Nearly three days after a 60-year-old homeless man was killed by police in an abandoned car wash after he reportedly came at them with a knife, the Portland Police Bureau tonight identified the officers who shot him.

In a statement that also referenced autopsy results from the medical examiner's office, the bureau announced the man "died of multiple gun shots" fired by two officers: Jason Lile, who has served 10 years with the bureau, and Larry Wingfield, who has been with the PPB for 18 years. Read our update on the lead-in to Sunday night's shooting on SE 82nd Avenue, Portland's second of the year involving the firing of a police gun, here.

Still no update, however, on the dead man's name. Although the PPB knows the name, they won't make it public because the medical examiner's office still has "not been able to locate and notify next-of-kin." They did manage to release information on his criminal record—not that Lile and Wingfield would have been terribly familiar with it when they confronted him over threats he apparently made to a security guard at a nearby grocery store.

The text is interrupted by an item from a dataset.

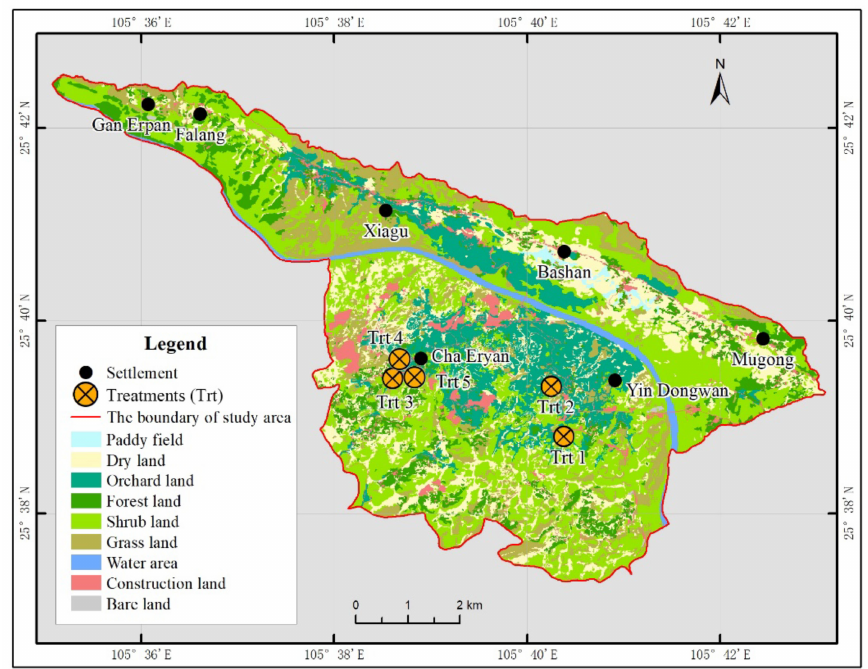
Figure 1. Distribution of treatments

It seems the man had spent some time behind bars California for "serious person to person crimes."

Tonight was actually a busy night for the bureau's email servers. The PPB also officially identified the officer who fired a single bullet at a murder suspect outside Club 915 early New Year's Day—19-year traffic Sergeant Mike Fort. Even though Police Chief Mike Reese, in a Q&A on Monday with reporters from nearly every Portland media outlet, already laid out who the officer was and why he fired. (Although perhaps Mayor Sam Adams' unhelpful comments Saturday may have had a part in Reese's sneak preview?)